Aber man sollte doch wenigstens mal nach der Meinung fragen.

Da gebe ich Ihnen Recht. Als Abgeordneter habe ich immer Gespräche mit der Schülervertretung gehabt. Ich kann natürlich nicht mit jedem Schüler sprechen, aber mit der Bezirksschülervertretung. Ich war zweimal bei dem Basiskongress der Schüler als Abgeordneter und habe nun die Schülervertreter ins Ministerium eingeladen, um mit ihnen zu sprechen. Ich persönlich kann mir durchaus vorstellen, dass wir auch die Meinungen der Schüler in unsere Arbeit einfließen lassen. Es muss ein Miteinander sein und ich sehe Schule als Familie, in der Eltern, Lehrkräfte und Schüler gemeinsam Verantwortung tragen.

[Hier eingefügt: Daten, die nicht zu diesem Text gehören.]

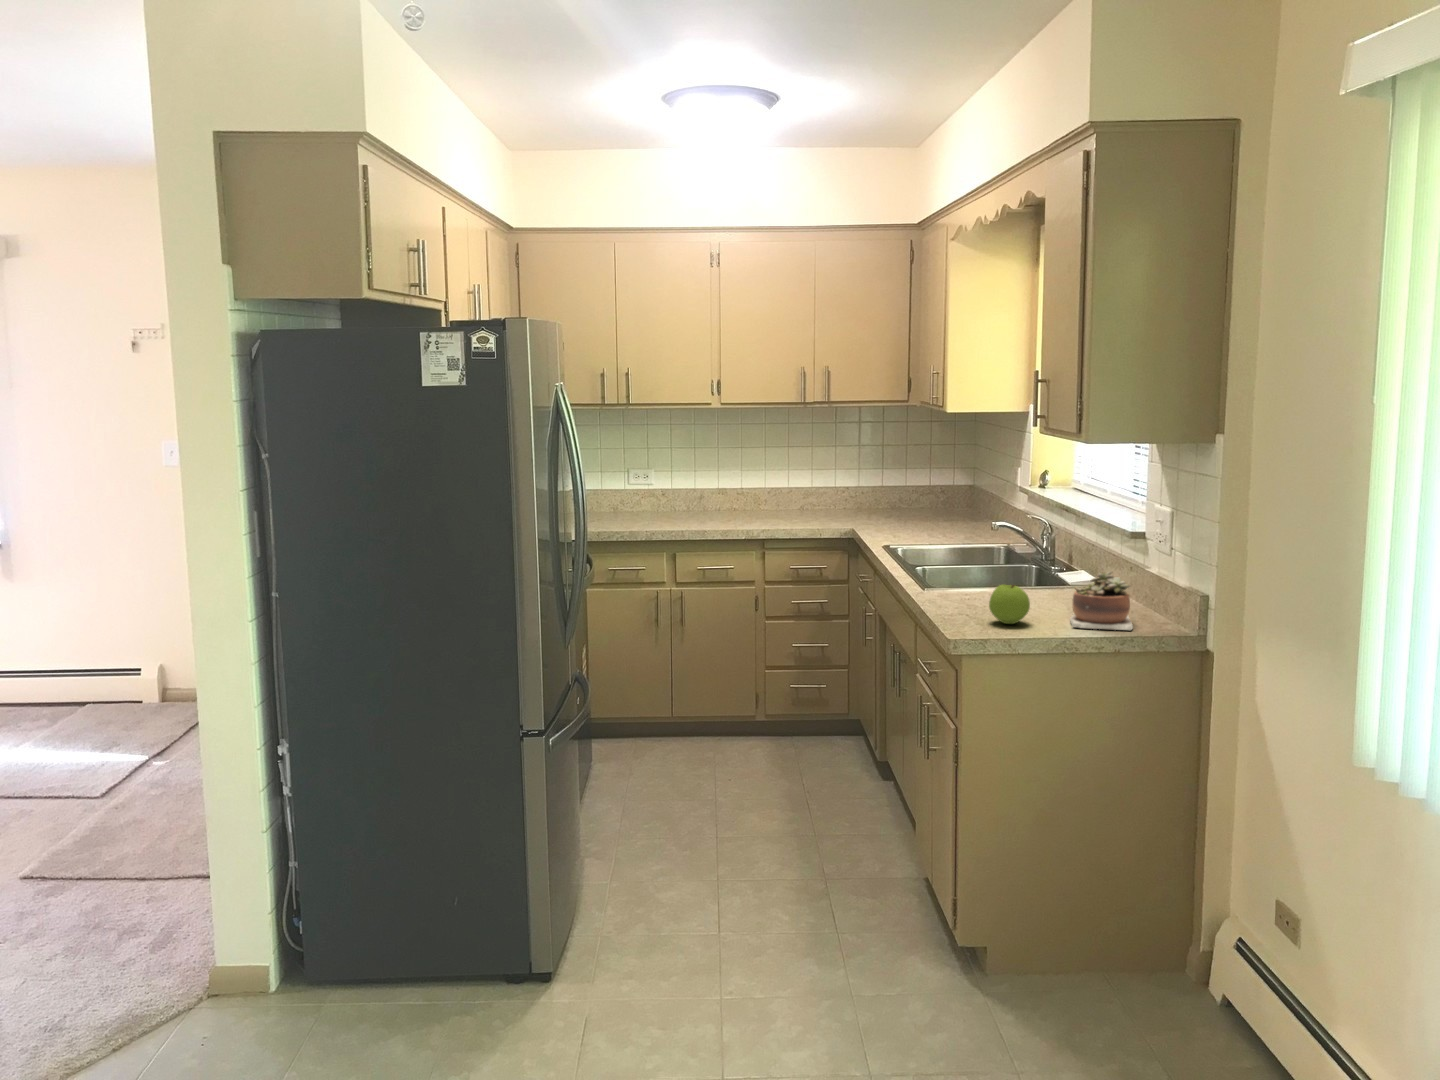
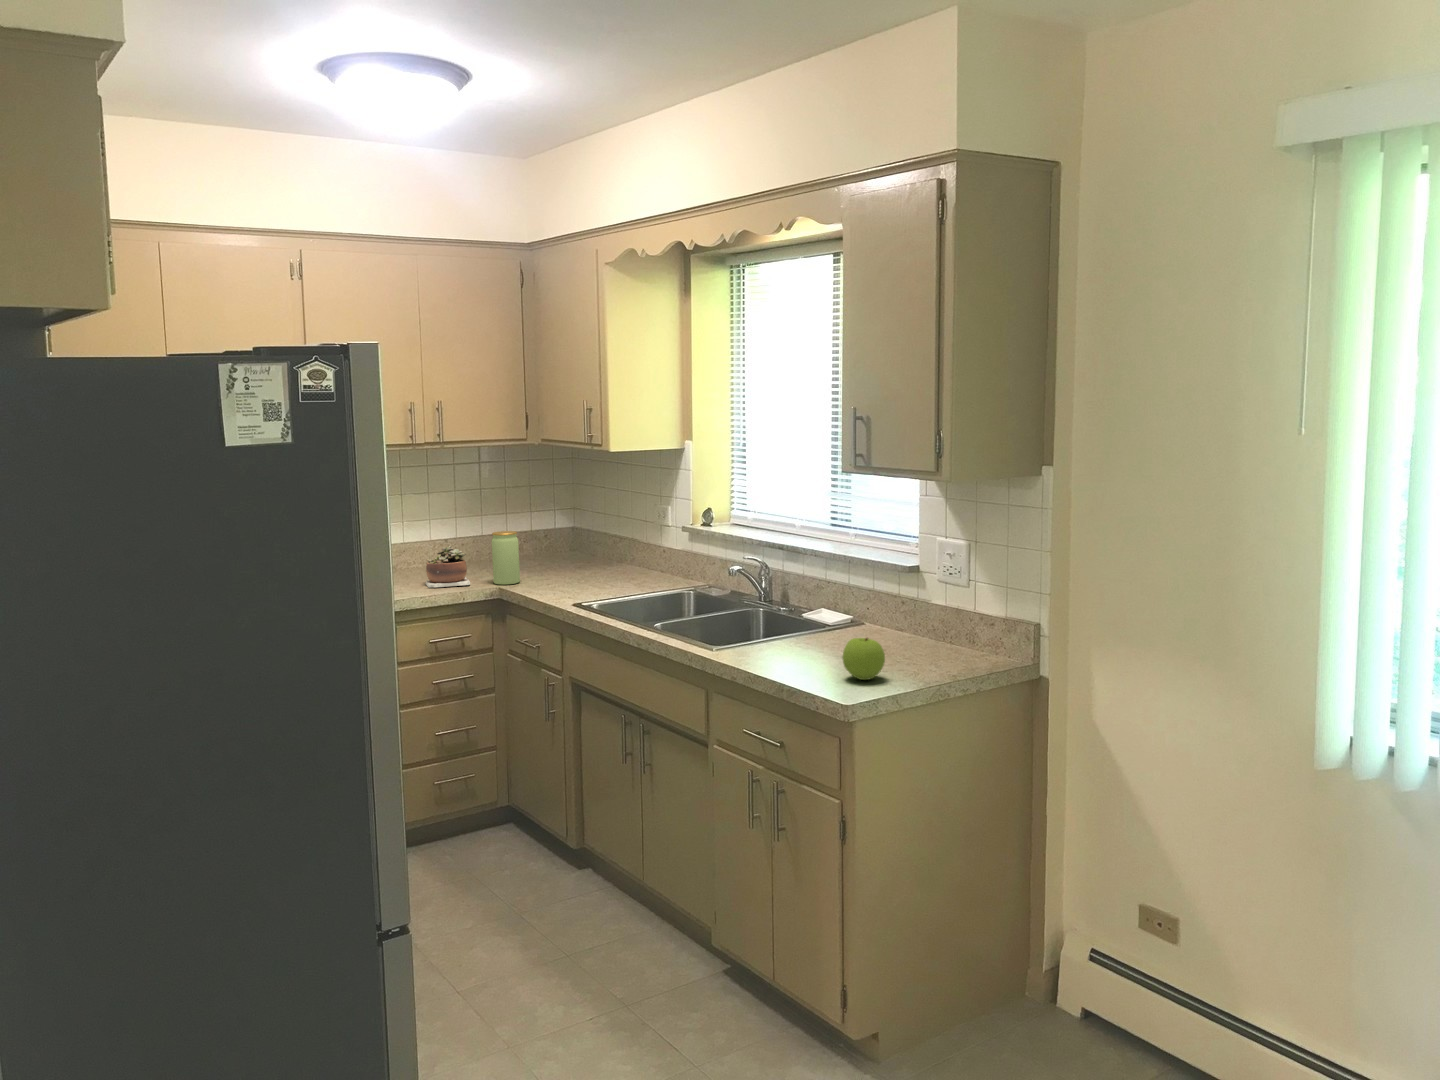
jar: none [860,481,883,526] -> present [492,531,520,584]
succulent plant: present [1070,571,1133,630] -> present [425,546,470,588]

Schulfamilie, schön und gut. Aber sehen Sie keine Gefahr, dass Familien durch den verstärkten Nachmittagsunterricht beim G8 zerrissen werden?

Ich glaube nicht, dass die Familien zerrissen werden. Der Zustand der Familie in Deutschland ist nicht viel anders als der Zustand der Familien in Frankreich oder in England, wo es die Ganztagsschule gibt.

Sie haben ja drei Kinder. Sind diese noch direkt vom G8 betroffen?

Nein, meine Kinder sind nicht vom G8 betroffen. Meine beiden Töchter haben die berufliche Ausbildung hinter sich und arbeiten. Mein Sohn ist in der zehnten Klasse des Gymnasiums.

Haben Sie die Entscheidung aus wirtschaftlichen oder aus pädagogischen Überlegungen getroffen?

Ich habe diese Entscheidung aus dem Bewusstsein darum getroffen, welche Notwendigkeiten auf junge Menschen zukommen. Ob man es gern hört oder nicht: Immer mehr Unternehmen machen bei der Einstellung das Alter des Bewerbers zum Kriterium. Wenn Sie heute mit großen, weltweit tätigen Unternehmen wie BMW oder AUDI sprechen, sagen Ihnen die, dass die Konkurrenten aus England und Frankreich um zwei bis drei Jahre jünger sind als die Deutschen. Darauf will ich reagieren. Ein Punkt, an dem wir arbeiten müssen, ist das Gymnasium. Aber das ist nicht der Einzige. Wir müssen sowohl den Bereich der Einschulung - hier haben wir auch die ersten Entschlüsse gefasst - , als auch den Bereich der Universität in Betracht ziehen und überlegen, wie man die Ausbildung so organisieren kann, dass der Absolvent 23 oder 24 Jahre alt ist.

Die Einschulung zum Beispiel beginnt jetzt sukzessive jeweils einen Monat früher. Noch ist es so, dass jedes Kind eingeschult wird, das bis zum 30. Juni eines Jahres geboren ist. Ab dem Schuljahr 2005/06wird der Stichtag der 31. Juli sein, dann der 31. August und so weiter bis zum Dezember. Außerdem wollen wir den Kindergarten zur Fördereinrichtung machen, in der mit dem Bildungs- und Erziehungsplan auch sprachliche oder musische Förderung in viel stärkerem Maße betont wird.